A l'époque romane, de grands édifices comme St-Sernin à Toulouse, Cluny, ont des transepts très saillants qui forment les bras d'une croix. C'est ce que l'on retrouve à Noyon et à Laon. Cf. aussi certaines églises romanes berrichonnes. D’autres n’en ont pas, Vignory par exemple.

Peu avant Bourges, on construit des cathédrales et des églises sans transept : Vézelay, Sens, Senlis, la collégiale de Mantes, ou comportant des transepts peu ou pas saillants comme à ND de Paris.

Cependant Bourges reste un cas à part si on la compare aux autres grandes cathédrales qui auront presque toutes un transept, quoique moins saillant que les transepts romans.         

L'image traditionnelle est celle d'une église en forme de croix . L'absence de transept dérange, semble-t-il, ne correspond pas au schéma habituel. On ajoute un transept à Senlis au XIIIème siècle, à Sens au XVème. Il y a eu à Bourges un faux transept entre le XIVème et le XVIIIème siècle ...

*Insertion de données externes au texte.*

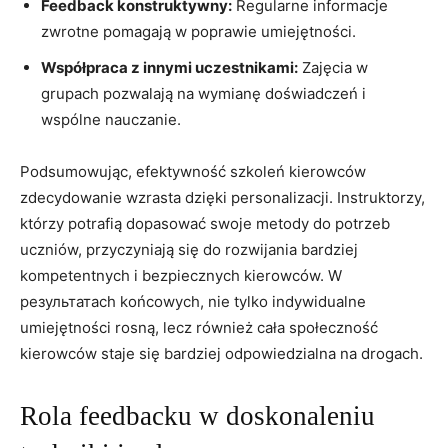
Feedback konstruktywny:
Regularne informacje‍
zwrotne pomagają‌ w poprawie umiejętności.
Współpraca z innymi uczestnikami:
Zajęcia w‍
grupach‍ pozwalają na ‌wymianę doświadczeń i
wspólne nauczanie.
Podsumowując, efektywność szkoleń⁤ kierowców
zdecydowanie wzrasta dzięki personalizacji.⁣ Instruktorzy,
którzy potrafią ‌dopasować swoje metody do ‌potrzeb
uczniów, przyczyniają się do‍ rozwijania bardziej
kompetentnych i bezpiecznych kierowców. W
результатach⁢ końcowych, ⁤nie tylko ​indywidualne
umiejętności rosną, lecz również⁤ cała społeczność
‌kierowców staje ⁤się bardziej odpowiedzialna ‍na drogach.
Rola feedbacku w doskonaleniu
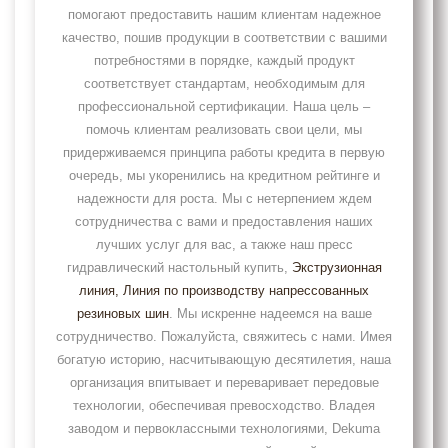
помогают предоставить нашим клиентам надежное
качество, пошив продукции в соответствии с вашими
потребностями в порядке, каждый продукт
соответствует стандартам, необходимым для
профессиональной сертификации. Наша цель –
помочь клиентам реализовать свои цели, мы
придерживаемся принципа работы кредита в первую
очередь, мы укоренились на кредитном рейтинге и
надежности для роста. Мы с нетерпением ждем
сотрудничества с вами и предоставления наших
лучших услуг для вас, а также наш пресс
гидравлический настольный купить,
Экструзионная
линия
, Линия по производству напрессованных
резиновых шин
. Мы искренне надеемся на ваше
сотрудничество. Пожалуйста, свяжитесь с нами. Имея
богатую историю, насчитывающую десятилетия, наша
организация впитывает и переваривает передовые
технологии, обеспечивая превосходство. Владея
заводом и первоклассными технологиями, Dekuma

Ce qui résulte de ce plan est un espace unique, culminant dans la nef centrale, vers lequel tout converge. Personne n'a de raison de faire ses dévotions devant un mur nu, on se tourne naturellement vers le centre. Il n'y a pas de coupure entre la nef et le chœur provoquée par le transept et les piliers de la croisée. La limite entre le chœur et la nef est arbitraire. Elle sera déterminée par le nombre des chanoines et autres clercs.

Si l’absence de transept va dans le sens de la simplicité, le double collatéral se prolongeant par un double déambulatoire autour du chœur et s’ouvrant vers l’ouest par cinq portails est un choix ambitieux. Ce choix apparaît encore plus original quand on considère l’élévation de la cathédrale.